Regency bodiced petticoat - Part 1
I've experimented with a chemise and both short and long stays, but haven't been happy with the silhouette they produce. Spent a couple of weeks making long stays from J.S. Bernhardt's scaled up patterns (below), hoping to distribute the pressure of lifting my bust evenly across my torso.
Unfortunately, even extensive fitting left me with something made for a woman with a more slender torso, tapered waist (my underbust and waist are the same size), and larger bust without the amount of lift desired. The first two photos of me trying it on, I wore a camisole underneath in place of my chemise, which was being washed. The final photo is the stays themselves showing the uneven back gap even with reinforcing boning. I decided not to invest more time in refitting and moved on.
I also have a set of short stays (which I can't find photos of at the moment) meant to be worn over a chemise with more of a lifting effect, but wasn't happy with the overall silhouette.
A couple of years of research and reading had left me thinking that a bodiced petticoat wouldn't be enough to support my figure, as I'm a generous 34D with most of my bust at the front and "top". Given my failures with stays, however, I thought it wouldn't be a waste to try after all.
I began by dyeing a selection of cotton with Brilliant Blue iDye. After years of white and off white foundation garments turning up, I assume they were par for the course when gauzy sheer muslins were being worn over them. Since I plan to go for colored fabrics, and blue is my favorite color, it didn't seem like my choice of petticoat color would show through.
Below is the final results from dyeing. Half a package of Brilliant Blue, one cup of salt, and 45 minutes of soaking. Original colors were, clockwise from top left: baby pink, unbleached, unbleached eyelet, and white. I chose to go with the fabric on the lower left for the outer part of the bodice, and more of the unbleached heavy cotton for the inner part.
For a pattern, I started with Jennie Chancey's lovely Elegant Lady's Wardrobe dress bodice. It's meant to be gathered, and so is wider at the front than needed, but the back is already perfect. My measurements are 31 underbust where I want to put the high Regency waist and 37 inches at the fullest part. Based on a side to side measurement across my back of 15.5 inches, I knew I wanted the front to measure approximately 21.5 inches to start with and work down from there. To achieve this, I traced the bodice pieces out onto a fresh sheet of paper, and got out my ruler. The pattern originally measures a little under 14.5 inches across at the widest point or a total of 29 inches across the front. I added lines lowering and widening the back neckline to prevent it from peeking out too far under the outer gown. I then lowered the front neckline, narrowed the shoulder straps, and removed excess from the center front, narrowing the front piece to 11 inches, or a total of 22 inches across.

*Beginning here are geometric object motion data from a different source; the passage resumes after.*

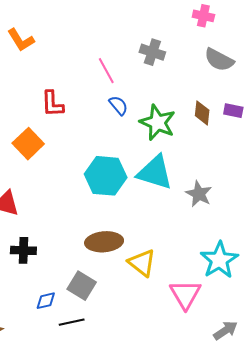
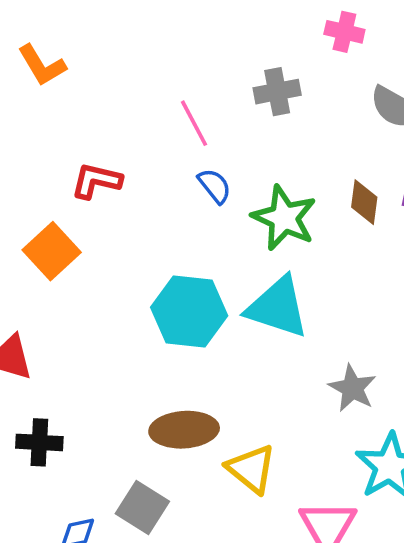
pink cross: (203, 16) -> (344, 32), moved
gray cross: (152, 52) -> (277, 92), turned -30
red L-shape: (52, 104) -> (96, 181), turned 104
gray star: (199, 194) -> (352, 388), moved

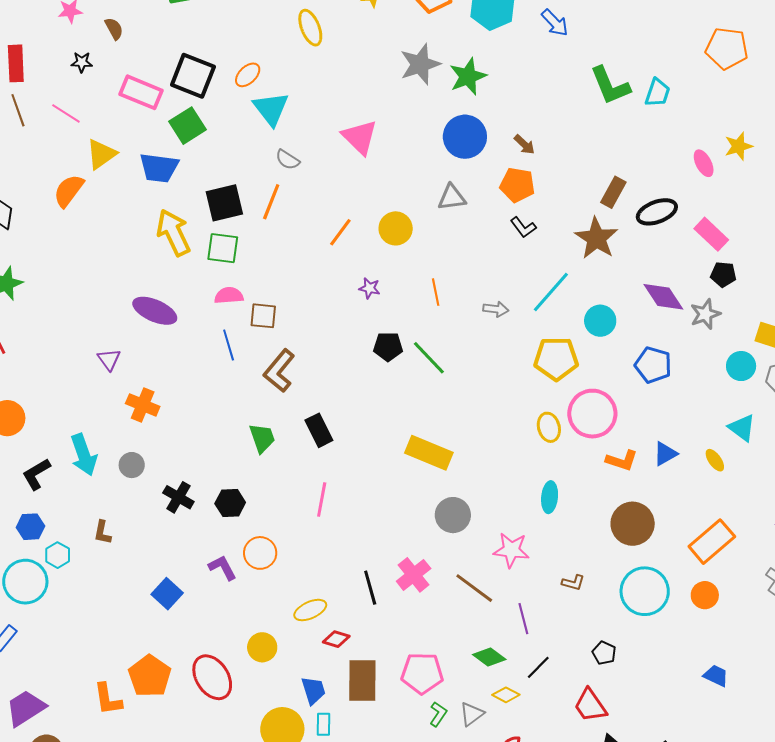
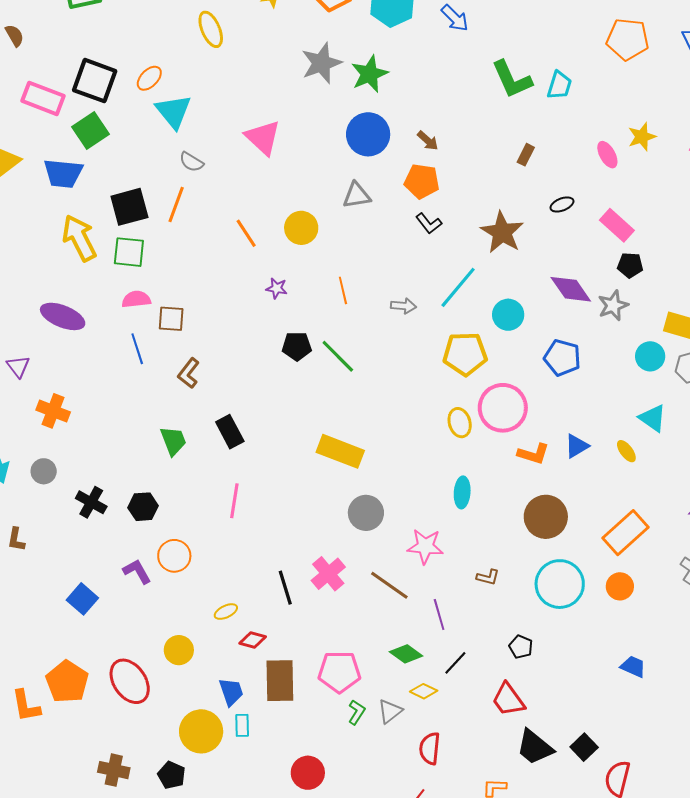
brown rectangle: (613, 192) -> (526, 155), moved, size x0.7
black ellipse: (657, 212) -> (562, 204), size x0.6
orange line: (340, 232) -> (246, 233), turned -68
brown L-shape: (279, 371) -> (189, 373), size x0.7
yellow ellipse: (310, 610) -> (226, 612), size x0.7

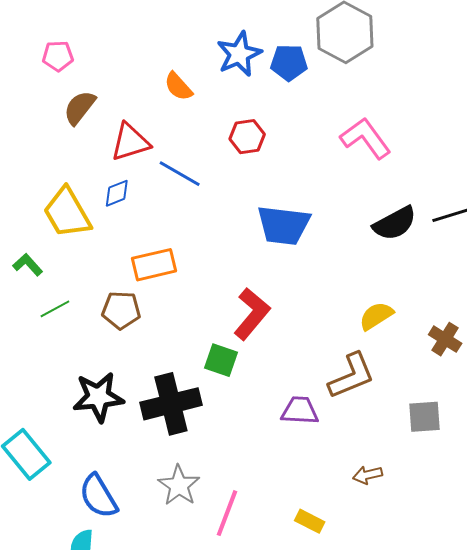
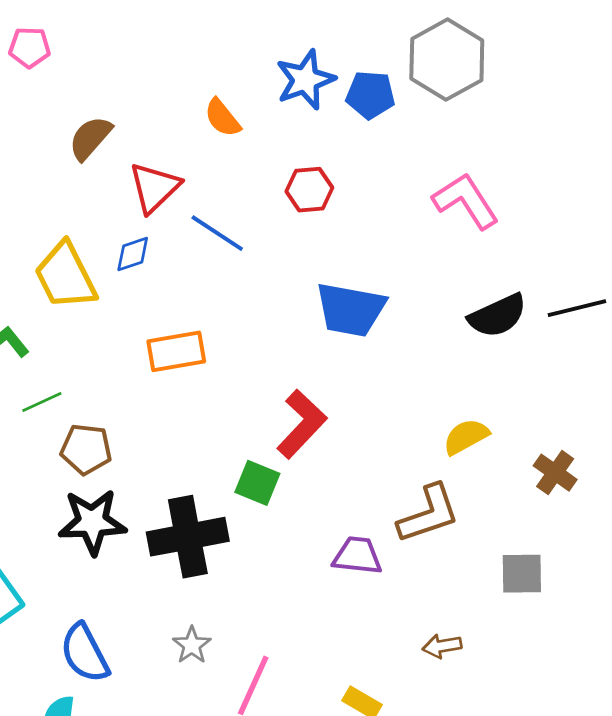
pink pentagon: (58, 56) -> (30, 47), moved
red triangle: (130, 142) -> (154, 188), turned -30
brown pentagon: (121, 310) -> (86, 449), moved
gray star: (179, 485) -> (192, 645), size x0.7

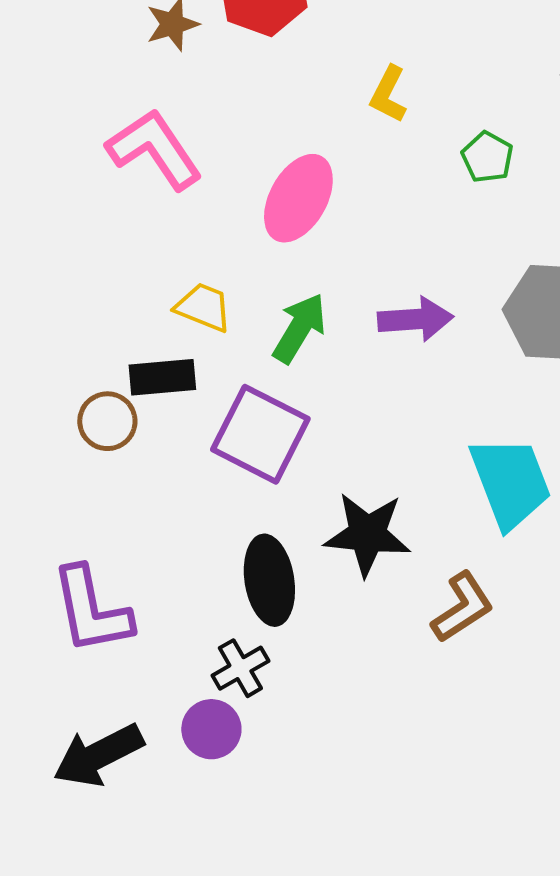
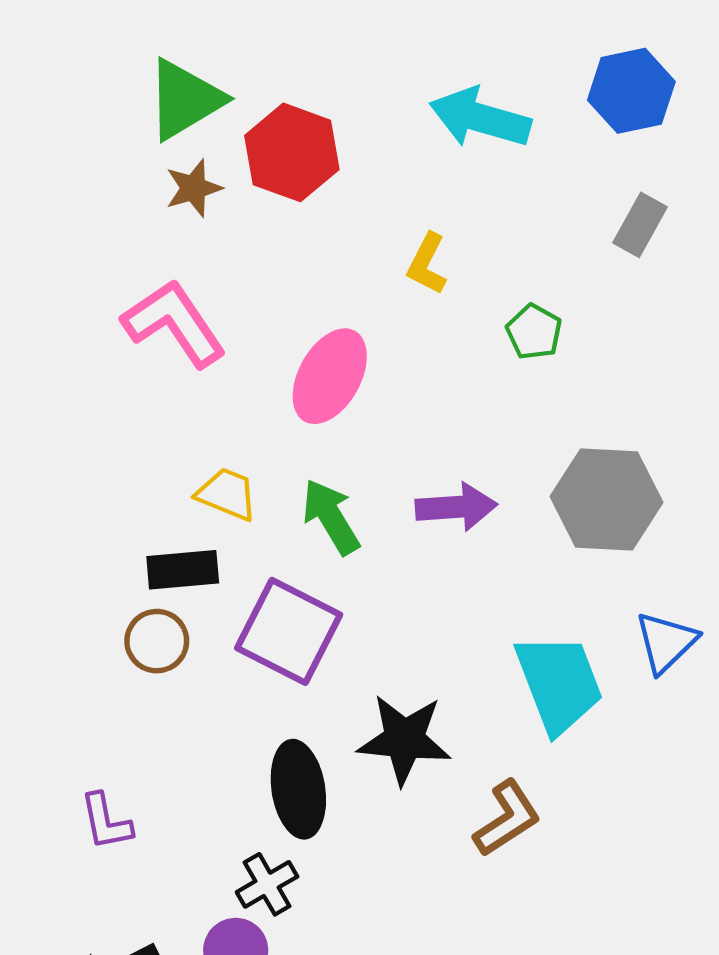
green arrow: (299, 328) -> (331, 517), turned -62
brown circle: (107, 421) -> (157, 641), moved
purple L-shape: (91, 610) -> (106, 822), size x0.6

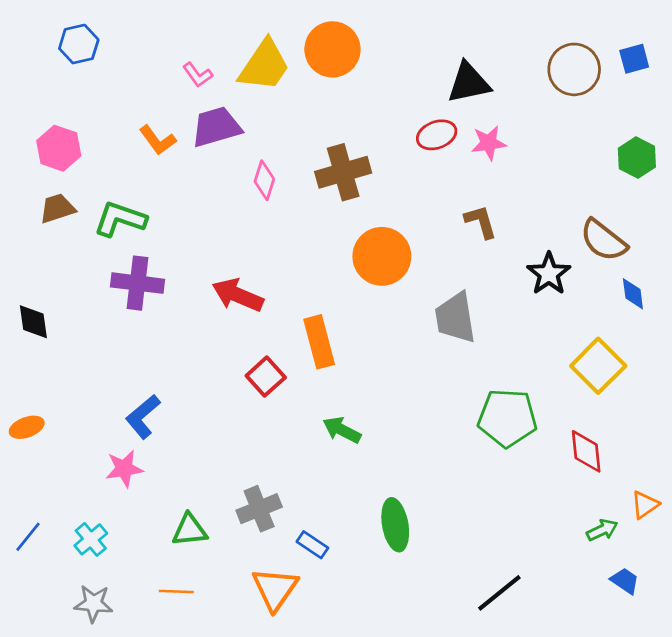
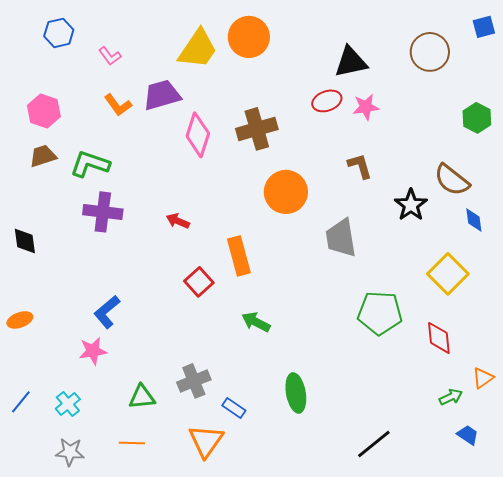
blue square: (634, 59) -> (484, 27), moved
pink L-shape: (198, 75) -> (110, 56), moved
pink diamond: (264, 180) -> (198, 135), size x1.5
red arrow: (238, 295) -> (178, 221), size x0.6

Resized pattern pieces. The side back pieces were not altered in order to keep the armscye the same size.
Next step was the pin the pattern pieces to the unbleached muslin and cut them out.
I used short (0.75 inch) pins to hold the pieces together at the seams. Seams are 5/8 inch. Photos below show the side backs being pinned to the center back and the entire bodice shown on my dressmaker's form.
The initial darts ended up too low and too far off to the sides. After moving them closer to the center front and lengthening them, the bodice fit much more closely. Note the change in "lift" once the darts were in the correct place. Please excuse the shaky camera hand; I was holding the side seam together and am not left-handed! (I put on a camisole for decency while shaping the front - it doesn't change the shape of my bust at all. )
The first photo below shows the darts when the bodice is laid flat. Ignore the diagonal line from the side seams: I originally thought I would be placing a line of cording or boning for support, but ended up not needing it. I traced the darts out with chalk and transferred the markings to my paper pattern for future reference. The darts were symmetrical on both sides.
I then cut out the pieces of my blue fabric, identical to the lining.
The pieces were pinned together at the necklines and armscye edges and stitched inside out so that I would be able to flat line the entire bodice neatly. I used a 3/8 inch seam here, followed by turning and pressing. The second photo shows the right sides of the fabric after pressing with much narrower shoulder straps.
The side seams were next. I like to machine stitch parts that are hidden (all of the seams themselves), followed by hand finishing. I originally planned to flat-fell the sides, but was afraid of the seam ending up too bulky.
The darts were sewn in next, and I tried on the bodice again to be sure I liked the fit.
I decided to add a third set of darts closer to the center front. Unfortunately, I didn't take photos of the second fitting, but the darts were needed to evenly support my bust all the way across. This is where stays with a busk would normally function to hold everything in place. The side back seams are flat-felled, and the shoulder straps turned in, finished, and whipstitched to the center back.
I finished the darts by stitching them down for added strength. The left side seam has been turned under and finished and will be fastened with either hooks and eyes or buttons.
Everything needs a good pressing to remove those pesky wrinkles. More to come once I get started on the skirt portion of the petticoat, and hopefully some more photos showing the fit!